Alabama Man Arrested for Assault on Law Enforcement During Jan. 6 Capitol Breach
Defendant Threw Objects, Including Wooden 4x4 and Metal Barricade, at U.S. Capitol Police
WASHINGTON — Today, an Alabama man was arrested for crimes related to the breach of the U.S. Capitol on Jan. 6, which disrupted a joint session of the U.S. Congress in the process of ascertaining and counting the electoral votes related to the presidential election.
Dillon Colby Herrington, 29, of Madison, is charged with federal offenses that include forcibly assaulting, resisting, opposing or interfering with law enforcement; disorderly conduct on restricted grounds; and engaging in physical violence on grounds of the Capitol building. Herrington made his initial court appearance in the Northern District of Alabama this afternoon.

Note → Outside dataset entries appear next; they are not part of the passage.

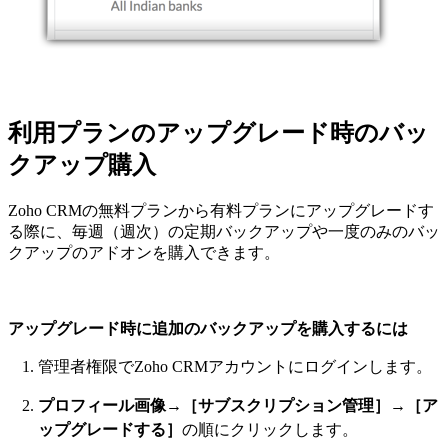
利用プランのアップグレード時のバッ
クアップ購入
Zoho CRMの無料プランから有料プランにアップグレードす
る際に、毎週（週次）の定期バックアップや一度のみのバッ
クアップのアドオンを購入できます。
アップグレード時に追加のバックアップを購入するには
管理者権限でZoho CRMアカウントにログインします。
プロフィール画像
→
［サブスクリプション管理］→［ア
ップグレードする］
の順にクリックします。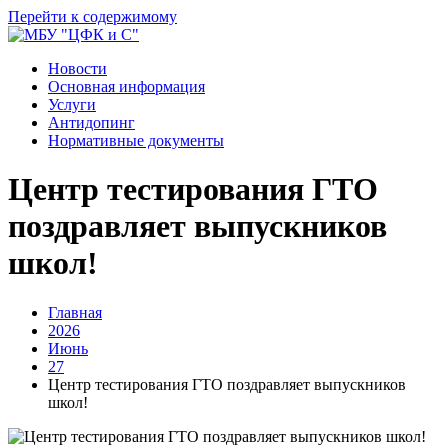
Перейти к содержимому
Новости
Основная информация
Услуги
Антидопинг
Нормативные документы
Центр тестирования ГТО
поздравляет выпускников
школ!
Главная
2026
Июнь
27
Центр тестирования ГТО поздравляет выпускников
школ!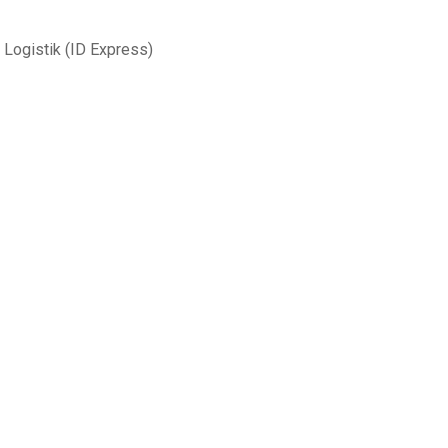
 Logistik (ID Express)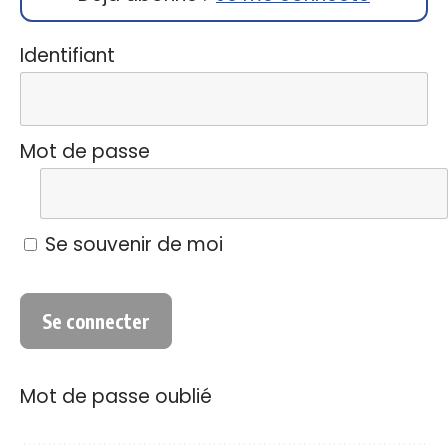
Identifiant
Mot de passe
Se souvenir de moi
Mot de passe oublié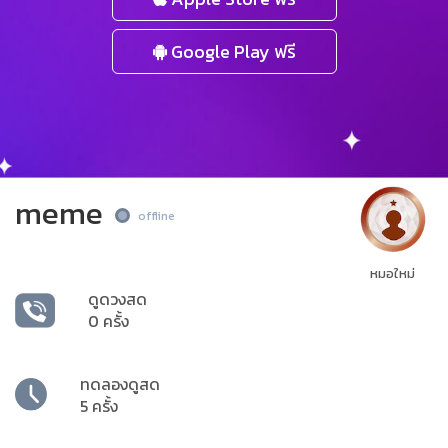
Google Play ฟรี
meme
offline
หมอใหม่
ดูดวงสด
0 ครั้ง
ทดลองดูสด
5 ครั้ง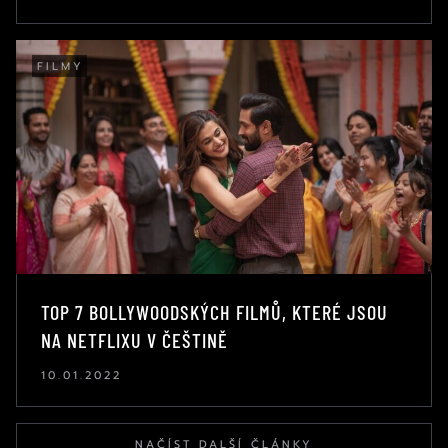
FILMY
TOP 7 BOLLYWOODSKÝCH FILMŮ, KTERÉ JSOU
NA NETFLIXU V ČEŠTINĚ
10.01.2022
NAČÍST DALŠÍ ČLÁNKY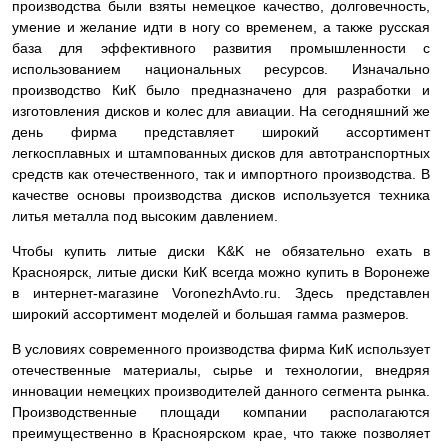
производства были взяты немецкое качество, долговечность,
умение и желание идти в ногу со временем, а также русская
база для эффективного развития промышленности с
использованием национальных ресурсов. Изначально
производство КиК было предназначено для разработки и
изготовления дисков и колес для авиации. На сегодняшний же
день фирма представляет широкий ассортимент
легкосплавных и штампованных дисков для автотранспортных
средств как отечественного, так и импортного производства. В
качестве основы производства дисков используется техника
литья металла под высоким давлением.
Чтобы купить литые диски K&K не обязательно ехать в
Красноярск, литые диски КиК всегда можно купить в Воронеже
в интернет-магазине VoronezhAvto.ru. Здесь представлен
широкий ассортимент моделей и большая гамма размеров.
В условиях современного производства фирма КиК использует
отечественные материалы, сырье и технологии, внедряя
инновации немецких производителей данного сегмента рынка.
Производственные площади компании располагаются
преимущественно в Красноярском крае, что также позволяет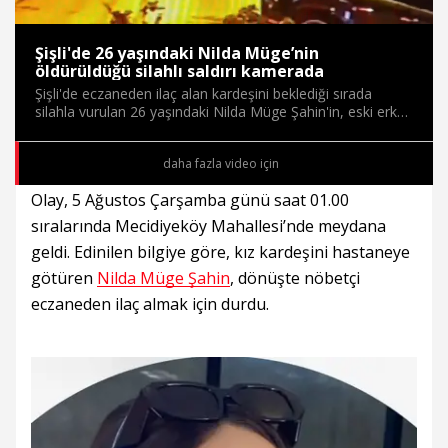
Süre
/
Yükleniyor
Yüklendi
:
:
0%
0%
Şişli'de 26 yaşındaki Nilda Müge’nin
öldürüldüğü silahlı saldırı kamerada
Şişli'de eczaneden ilaç alan kardeşini beklediği sırada
silahla vurulan 26 yaşındaki Nilda Müge Şahin'in, eski erkek
arkadaşı Nazir Ilgın (35) tarafından öldürüldüğü anların
güvenlik kamerası görüntüleri ortaya çıktı.
daha fazla video için
Olay, 5 Ağustos Çarşamba günü saat 01.00
sıralarında Mecidiyeköy Mahallesi’nde meydana
geldi. Edinilen bilgiye göre, kız kardeşini hastaneye
götüren
Nilda Müge Şahin
, dönüşte nöbetçi
eczaneden ilaç almak için durdu.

According to court documents, Herrington was on the exterior grounds of the U.S. Capitol building on Jan. 6. Surveillance footage captured him on two separate occasions, attempting to strike members of law enforcement with objects. First, he was captured throwing a wooden 4x4 piece of lumber in the direction of police. Additionally, Herrington threw an unknown object in the direction of police then took hold of a metal barricade and threw it in the direction of law enforcement. Investigators believe no member of law enforcement was struck in Herrington’s attempted assault.
The case is being prosecuted by the U.S. Attorney’s Office for the District of Columbia and the Department of Justice National Security Division’s Counterterrorism Section. Valuable assistance was provided by the U.S. Attorney’s Office for the Northern District of Alabama.
The case is being investigated by the FBI’s Washington Field Office, as well as the Metropolitan Police Department, with significant assistance provided by the FBI’s Birmingham Field Office.
In the 150 days since Jan. 6, approximately 465 individuals have been arrested on charges related to the Jan. 6 Capitol breach, including over 130 individuals charged with assaulting or impeding law enforcement. The investigation remains ongoing.
Anyone with tips can call 1-800-CALL-FBI (800-225-5324) or visit tips.fbi.gov.
The charges contained in any criminal complaint or indictment are allegations. The defendant is presumed innocent unless and until proven guilty beyond a reasonable doubt in a court of law.